Rebecca Newberger Goldstein, Plato at the Googleplex: Why Philosophy Won't Go Away
Modern Euro-Americans can’t venture outdoors or watch television without encountering some concept which began with Plato. Politics? Plato wrote entire books on public service and leadership. Art? Plato couldn’t restrain himself from voicing opinions on artists’ responsibilities and role. Science? Okay, he didn’t invent experimental technique, but he pioneered ideas in physical cosmology. Yet moderns like us are monumentally resistant to Plato, at least directly. Rebecca Newberger Goldstein wonders why.
Philosophy, as we understand the word, begins with one fundamental question: “Why?” Why do we consider certain ideas obvious and true, rather than their opposite? Why do we do our jobs specific ways? Why do we spend our time on such-and-such? Plato’s mentor, the semi-legendary Socrates, wandered ancient Athens, asking politicians and scholars and tradesman questions. Whatever somebody considered self-evident, whatever certainties left citizens numb, Socrates punctured with simple dialog.
Notwithstanding his foundational position, Plato did not invent philosophy. The process began with nigh-forgotten Ionian scholars ruminating about what we’d now call science. Their speculative cosmology, roughly equal to seven-day creationism, makes Thales and Anaximander mere relics. Plato shifted philosophy’s focus off physical science and onto human spirits. He initiated questions about education, politics, and morals that pay off daily in modern schools, elections, and daily life.
Despite this persistence, not everyone agrees Plato remains relevant. Goldstein quotes people she calls “philosophy jeerers” on why changing times have (putatively) rendered conventional philosophy obsolete. But using their own words, she demonstrates the ultimate circularity of their arguments, and how attempts to discredit classical philosophy are ultimately philosophical. She concedes that not everything Plato records remains relevant. But we can only understand that by performing legitimate Platonic philosophy.
Goldstein, a humanist thinker who has written award-winning popular books on Kurt Gödel and Baruch Spinoza, brings exhaustive familiarity with philosophic history to her inquiries. She can correlate Enlightenment-era innovations, such as individual rights, which we consider commonplace, with Plato’s thoughts. The correspondence may surprise us. Plato had remarkably progressive ideas about, say, women’s rights and governance. But he didn’t believe we existed individually; “rights” may have scandalized him thoroughly.

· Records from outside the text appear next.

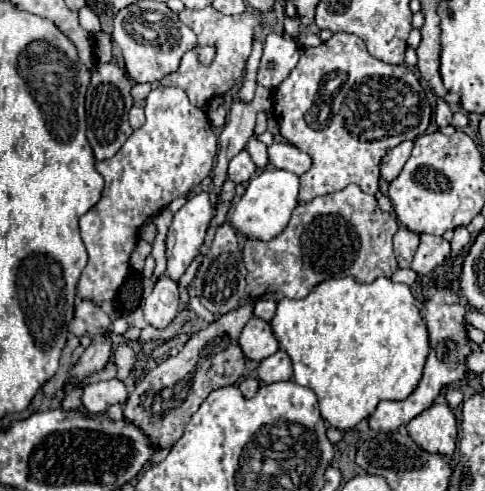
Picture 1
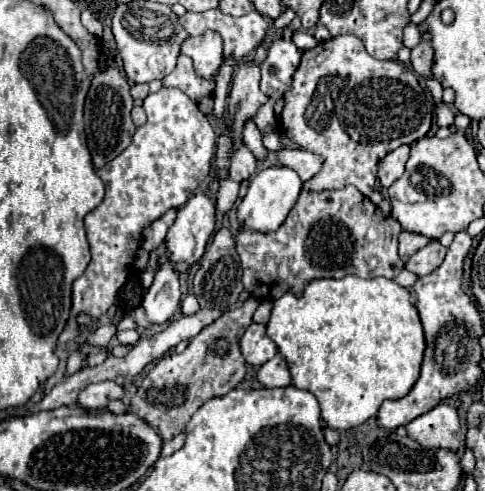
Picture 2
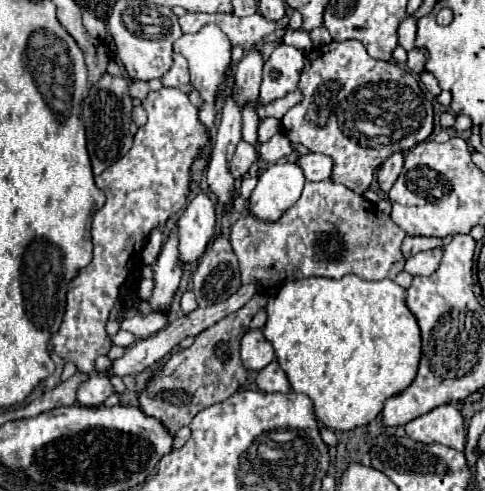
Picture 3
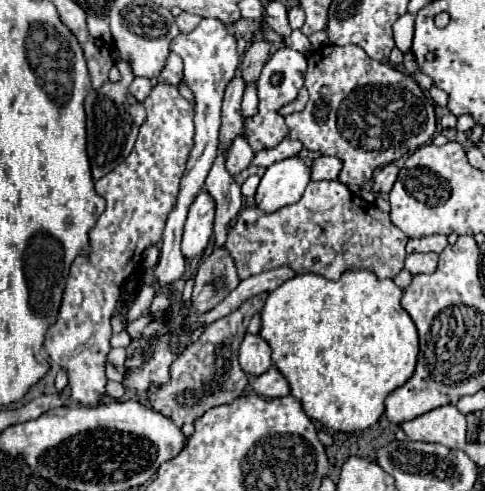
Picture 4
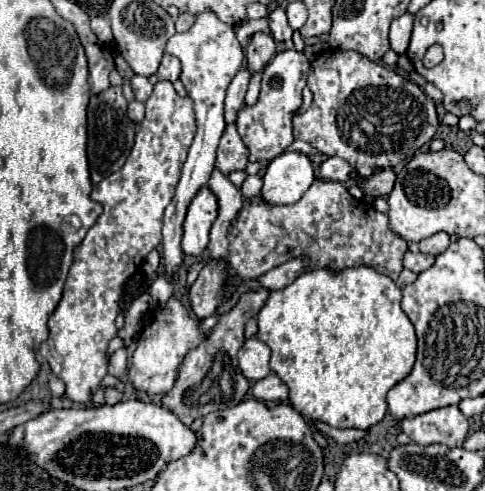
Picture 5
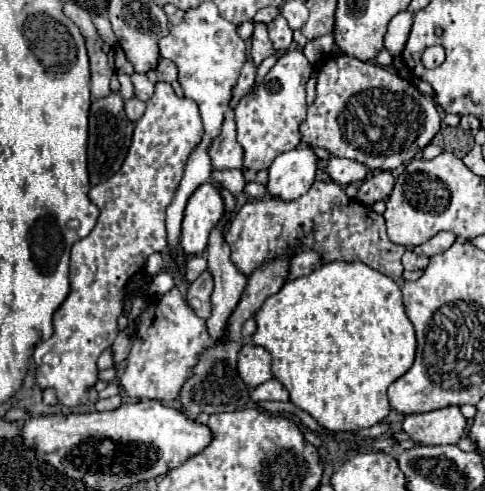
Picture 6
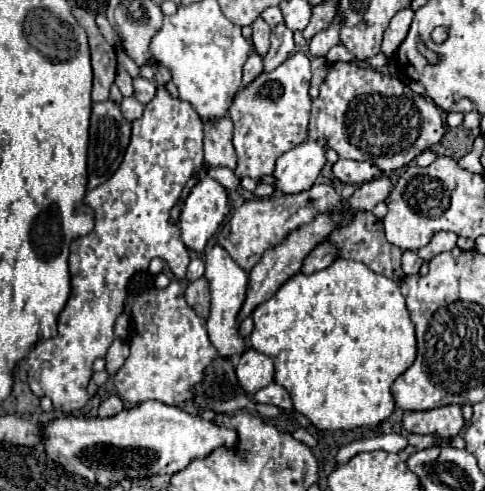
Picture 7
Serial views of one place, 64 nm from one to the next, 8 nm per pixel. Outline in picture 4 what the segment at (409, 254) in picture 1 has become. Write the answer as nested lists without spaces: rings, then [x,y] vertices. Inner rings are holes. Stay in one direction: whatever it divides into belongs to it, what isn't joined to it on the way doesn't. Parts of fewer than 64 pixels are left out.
[[[434,234],[434,236],[426,236],[426,238],[416,238],[416,240],[408,240],[406,244],[406,254],[412,254],[412,252],[442,252],[446,248],[448,240],[446,236],[440,236],[440,234]]]

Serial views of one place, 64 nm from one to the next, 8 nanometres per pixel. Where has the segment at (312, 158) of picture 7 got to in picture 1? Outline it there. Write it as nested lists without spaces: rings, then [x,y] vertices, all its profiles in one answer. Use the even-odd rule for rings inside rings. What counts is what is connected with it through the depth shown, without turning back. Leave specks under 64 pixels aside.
[[[266,168],[250,180],[244,196],[240,198],[238,206],[234,208],[232,226],[238,228],[238,232],[242,232],[246,238],[268,242],[268,240],[276,238],[288,226],[292,210],[298,204],[296,198],[298,198],[298,176],[288,170]]]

These discrepancies are themselves fascinating. Goldstein imagines Plato wandering modern American settings, encountering public thinkers and social pathfinders, testing contemporary ideas against pure reason. Platonic philosophy allows us wide latitude, Goldstein asserts. Unlike Enlightenment thinkers, Plato brings few presuppositions to his thought. He has principles, but remarkably few ironclad demands. For us to test ideas like Plato, we need only ask one important question: can this idea withstand its opposite?

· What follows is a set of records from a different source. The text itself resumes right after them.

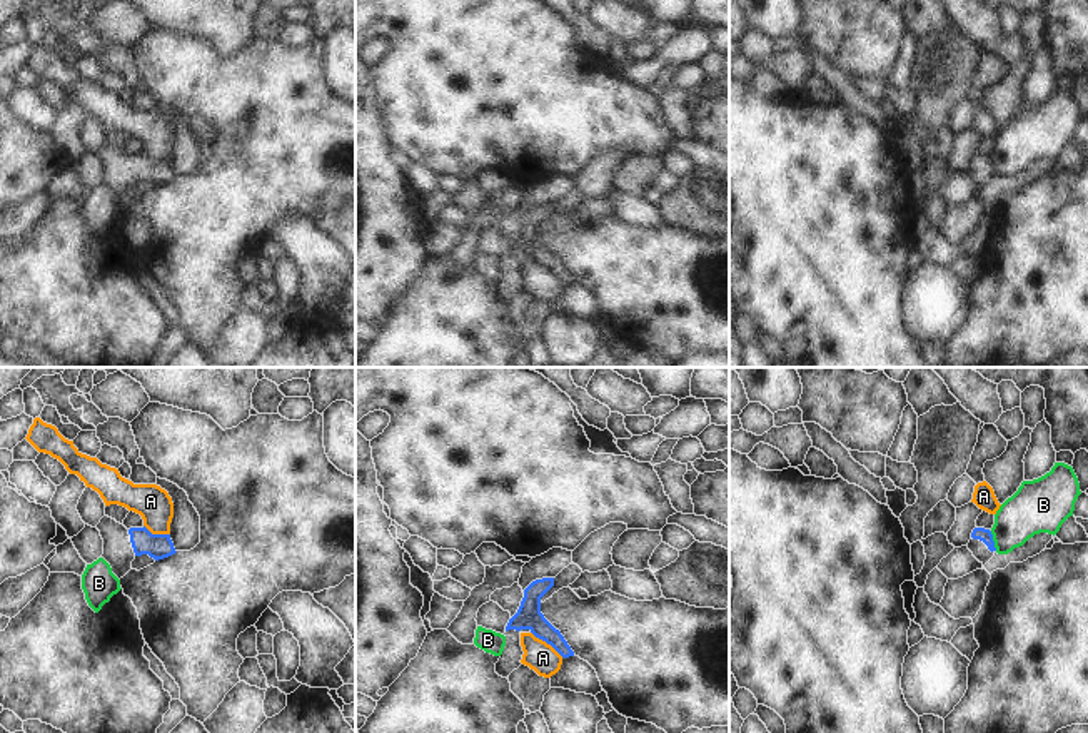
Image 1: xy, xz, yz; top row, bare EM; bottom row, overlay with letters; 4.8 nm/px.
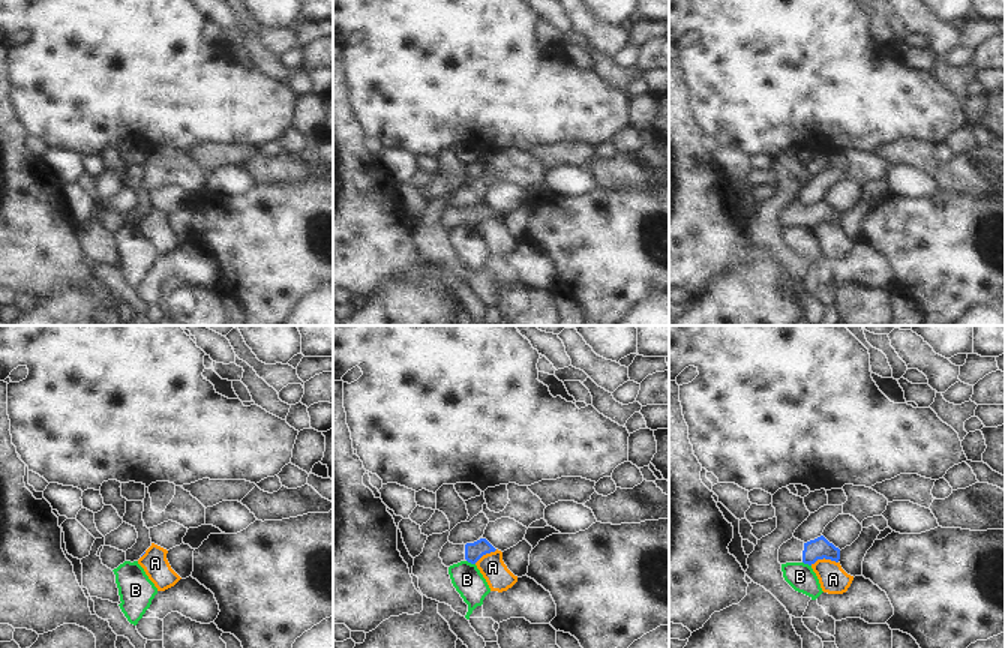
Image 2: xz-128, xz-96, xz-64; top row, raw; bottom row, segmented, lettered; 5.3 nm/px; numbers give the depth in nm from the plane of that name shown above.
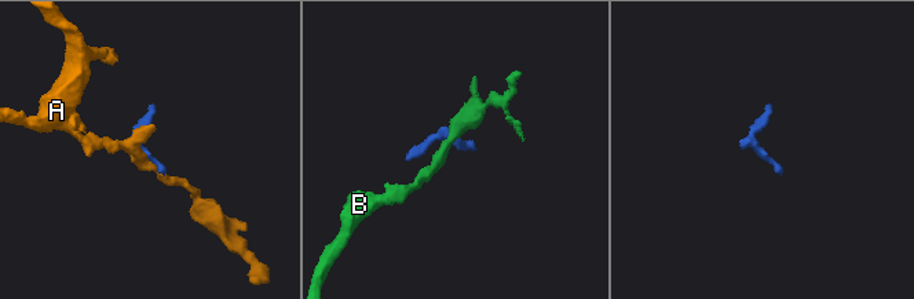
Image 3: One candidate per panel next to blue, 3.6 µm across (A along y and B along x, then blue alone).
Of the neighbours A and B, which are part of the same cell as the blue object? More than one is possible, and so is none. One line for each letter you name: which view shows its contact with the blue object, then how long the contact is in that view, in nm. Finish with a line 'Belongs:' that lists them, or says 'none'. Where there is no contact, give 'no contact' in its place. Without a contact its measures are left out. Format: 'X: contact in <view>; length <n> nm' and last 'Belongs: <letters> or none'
Belongs: none

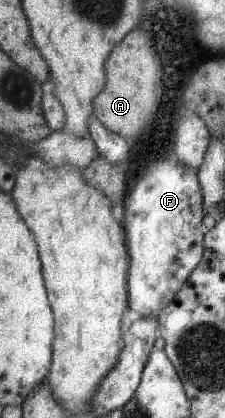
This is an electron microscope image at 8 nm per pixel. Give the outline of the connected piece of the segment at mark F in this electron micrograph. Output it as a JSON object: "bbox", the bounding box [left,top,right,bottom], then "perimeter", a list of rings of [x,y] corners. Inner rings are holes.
{"bbox":[121,156,206,317],"perimeter":[[[172,156],[164,157],[154,159],[155,166],[149,168],[147,174],[143,172],[135,180],[135,186],[127,194],[125,206],[123,206],[121,226],[128,255],[127,308],[135,310],[141,317],[151,316],[151,314],[157,316],[159,310],[175,298],[175,294],[179,292],[179,288],[191,274],[191,270],[201,260],[202,238],[206,232],[201,224],[201,218],[204,215],[201,204],[203,196],[201,196],[196,172],[179,164],[179,161]]]}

Plato’s works make for very difficult reading. Even very dedicated audiences struggle with his frequent, densely mystical asides. I personally enjoyed Meno, but found Phaedrus almost unreadable. That makes authors like Goldstein profoundly valuable, translating Plato’s millennia-old ruminations into modern English. Because if Goldstein’s right, and Plato remains relevant to modern life, diverse audiences need a contemporary Virgil to guide us through the dense thicket of his prose.

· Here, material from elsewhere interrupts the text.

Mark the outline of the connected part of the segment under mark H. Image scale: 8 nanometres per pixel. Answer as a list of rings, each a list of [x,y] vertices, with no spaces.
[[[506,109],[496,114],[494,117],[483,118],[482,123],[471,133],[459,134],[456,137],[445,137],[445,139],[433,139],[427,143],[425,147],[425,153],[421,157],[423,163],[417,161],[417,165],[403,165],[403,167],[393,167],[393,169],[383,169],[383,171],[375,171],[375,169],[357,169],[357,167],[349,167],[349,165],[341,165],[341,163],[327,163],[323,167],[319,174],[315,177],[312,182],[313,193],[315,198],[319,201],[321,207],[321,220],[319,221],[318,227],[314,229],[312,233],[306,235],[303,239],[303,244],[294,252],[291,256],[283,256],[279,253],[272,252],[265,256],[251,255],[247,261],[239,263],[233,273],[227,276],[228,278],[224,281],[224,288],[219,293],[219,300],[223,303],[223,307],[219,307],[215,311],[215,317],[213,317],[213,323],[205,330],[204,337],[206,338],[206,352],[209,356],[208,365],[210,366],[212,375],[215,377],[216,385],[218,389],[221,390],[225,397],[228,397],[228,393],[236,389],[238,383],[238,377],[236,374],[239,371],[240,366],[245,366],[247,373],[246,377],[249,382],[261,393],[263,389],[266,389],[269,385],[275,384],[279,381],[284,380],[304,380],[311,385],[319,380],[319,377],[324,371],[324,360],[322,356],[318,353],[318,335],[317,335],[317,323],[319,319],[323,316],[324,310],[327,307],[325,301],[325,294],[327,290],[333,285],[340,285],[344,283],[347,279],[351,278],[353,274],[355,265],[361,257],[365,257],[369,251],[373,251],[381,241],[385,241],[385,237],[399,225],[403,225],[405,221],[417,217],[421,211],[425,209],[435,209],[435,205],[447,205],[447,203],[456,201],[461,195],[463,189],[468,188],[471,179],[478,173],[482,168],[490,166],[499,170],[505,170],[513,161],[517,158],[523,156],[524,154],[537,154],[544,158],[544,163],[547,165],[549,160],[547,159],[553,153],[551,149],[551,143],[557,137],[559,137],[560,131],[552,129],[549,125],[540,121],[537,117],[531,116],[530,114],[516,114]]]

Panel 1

Some reviewers will certainly misunderstand Goldstein’s intentions. One would-be critic anchored his entire review on one line, around the one-third mark, where Goldstein’s viewpoint character disparages Amazon reviewers (don’t look at me that way). But Goldstein isn’t saying this. Like Plato, Goldstein uses Straw Man arguers who are always wrong. Goldstein, like Plato, requires readers to pay attention, separating intermediate arguments from the final take-home lesson.
Goldstein’s oblique loyalties, combined with her extremely dense style, often make slow, effortful reading. Her chapters average over forty pages apiece, though some are much, much longer, and without natural integrated pause points, her polysyllabic prose is monolithically imposing. This ain’t beach reading, folks. Schedule generous sit-down time before reading, because Goldstein, like Plato, won’t let you consume her ideas with only half a brain.
Worse, Goldstein forbids readers to reach after pat answers. Humans often seek to resolve questions neatly, excluding ambiguity and doubt. But Goldstein, like Plato, often ends debates with key issues still unresolved. We’re more confused, not less, though perhaps confused in more sophisticated, productive ways. This can feel painful; but Goldstein notes early: “Philosophical thinking that doesn’t do violence to one’s settled mind is no philosophical thinking at all.”
Readers willing to honor Goldstein’s stipulations will find, here, an engaging précis of Platonic thought, and a persuasive justification why Plato continue to matter. Her two-pronged concept lets us both understand Plato’s techniques, while also witnessing the mental processes in action. Because Plato’s questions on topics like virtue, education, and good governance remain alive today, Goldstein gives modern readers new opportunities to join this ancient debate.